Review: The Wedding Consultant

By Wendy Rosenfield

This year marks the second Fringe Festival appearance for Eric Singel’s The Wedding Consultant. Singel’s comic solo show visits same-sex marriage and the notion that “one wedding is just like another.” Since the piece premiered in 2007, the number of states recognizing gay marriage went from one to six, and no doubt the number of wedding planners surely surged accordingly.

However, the production, directed with an eye for forward movement by Jose Aviles, is less about Singel’s drag character Iris Holcombe, a down-to-business party planner with innumerable personal prejudices, than about the impending moment when a platter of assorted clashing personalities gets served up at the church.

Those personalities--party boy groom Lance, classy groom Leslie, nice-guy best man Mike, Leslie’s lesbian mom Rhonda, and Lance’s Texan mom Bobbi Sue (who thinks her son’s soon-to-be-bride Leslie must be a real catch)--all take turns offering up slices of their lives.  

Just as at any get-together, some conversation time is better spent than others.
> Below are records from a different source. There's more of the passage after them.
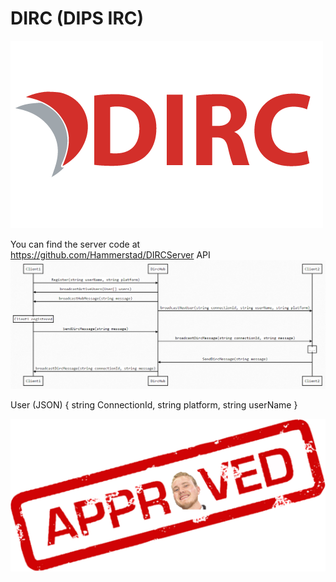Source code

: # DIRC (DIPS IRC)

![API](img/dirc@2x.png)

You can find the server code at https://github.com/Hammerstad/DIRCServer
API
![API](img/dirc-api.png)



User (JSON) {
	string ConnectionId,
	string platform,
	string userName
}

![API](img/Approved.PNG)
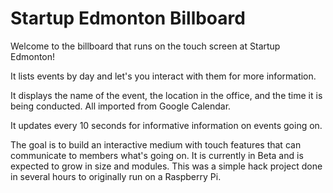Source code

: Startup Edmonton Billboard
==========================

Welcome to the billboard that runs on the touch screen at Startup Edmonton!

It lists events by day and let's you interact with them for more information. 

It displays the name of the event, the location in the office, and the time it is being conducted. All imported
from Google Calendar.

It updates every 10 seconds for informative information on events going on.

The goal is to build an interactive medium with touch features that can communicate to members what's going on.
It is currently in Beta and is expected to grow in size and modules. This was a simple hack project done in several
hours to originally run on a Raspberry Pi.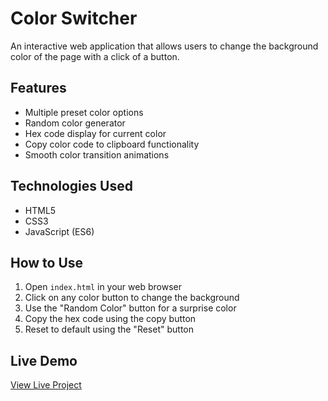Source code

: # Color Switcher

An interactive web application that allows users to change the background color of the page with a click of a button.

## Features

- Multiple preset color options
- Random color generator
- Hex code display for current color
- Copy color code to clipboard functionality
- Smooth color transition animations

## Technologies Used

- HTML5
- CSS3
- JavaScript (ES6)

## How to Use

1. Open `index.html` in your web browser
2. Click on any color button to change the background
3. Use the "Random Color" button for a surprise color
4. Copy the hex code using the copy button
5. Reset to default using the "Reset" button

## Live Demo

[View Live Project](https://WaqarAhmedDev.github.io/Color_Switcher/)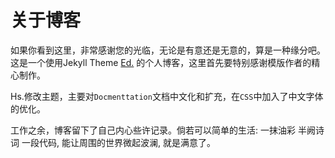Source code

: # 关于博客

如果你看到这里，非常感谢您的光临，无论是有意还是无意的，算是一种缘分吧。这是一个使用Jekyll Theme [Ed.](https://github.com/elotroalex/ed) 的个人博客，这里首先要特别感谢模版作者的精心制作。

Hs.修改主题，主要对`Docmenttation`文档中文化和扩充，在`CSS`中加入了中文字体的优化。

工作之余，博客留下了自己内心些许记录。倘若可以简单的生活: 一抹油彩 半阙诗词 一段代码, 能让周围的世界微起波澜, 就是满意了。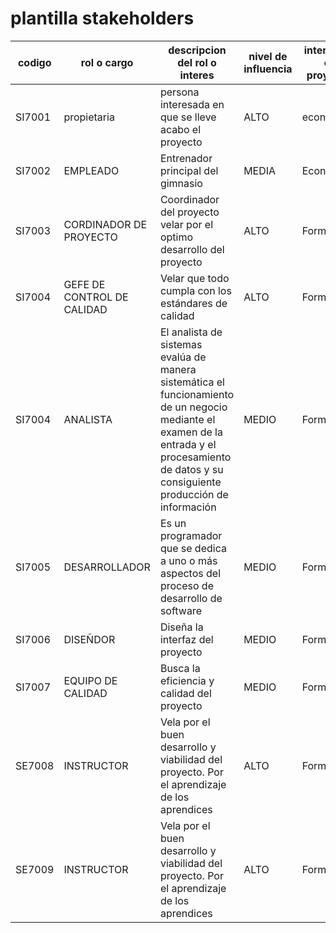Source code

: # plantilla stakeholders #

| codigo | rol o cargo | descripcion del rol o interes | nivel de influencia | interes en el proyecto |
| --- | --- | --- | --- | --- |
| SI7001 | propietaria | persona interesada en que se lleve acabo el proyecto | ALTO | economico |
| SI7002 |	EMPLEADO	| Entrenador principal del gimnasio | MEDIA |	Economico |
| SI7003	| CORDINADOR DE PROYECTO |	Coordinador del proyecto velar por el optimo desarrollo del proyecto	| ALTO |	Formativo |
| SI7004 | GEFE DE CONTROL DE CALIDAD | 	Velar que todo cumpla con los estándares de calidad |	ALTO |	Formativo |
| SI7004 |	ANALISTA |	El analista de sistemas evalúa de manera sistemática el funcionamiento de un negocio mediante el examen de la entrada y el procesamiento de datos y su consiguiente producción de información |	MEDIO |	Formativo |
| SI7005 | DESARROLLADOR |	Es un programador que se dedica a uno o más aspectos del proceso de desarrollo de software |	MEDIO |	Formativo |
| SI7006 |	DISEÑDOR |	Diseña la interfaz del proyecto |	MEDIO	| Formativo |
| SI7007 |	EQUIPO DE CALIDAD |	Busca la eficiencia y calidad del proyecto |	MEDIO |	Formativo |
| SE7008 |	INSTRUCTOR |	Vela por el buen desarrollo y viabilidad del proyecto. Por el aprendizaje de los aprendices | 	ALTO |	Formativo |
| SE7009 |	INSTRUCTOR |	Vela por el buen desarrollo y viabilidad del proyecto. Por el aprendizaje de los aprendices | 	ALTO |	Formativo |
Watching Singel’s Lance pretend to be wasted is about as interesting as watching anyone pretend to be wasted. It’s only after 10 minutes of slurring and pill-popping, when he backbites the very friends who planned his bachelor party, that we gain insight into his character.

But Mike, a third-generation cop and first-generation gay cop, anchors the production with a surprising (and I’ll admit it, surprisingly butch) depth. The others? Well, they’re colorful, and Singel, while celebrating marriage equality, adds another maxim to Holcombe’s assessment of nuptial sameness: Be careful what you wish for, because you might get it.

$20, Sept. 9, 10, 14-18 at 8PM, Sept. 11, 18, at 2PM, Walnut Street Theatre, Studio 3, 825 Walnut St.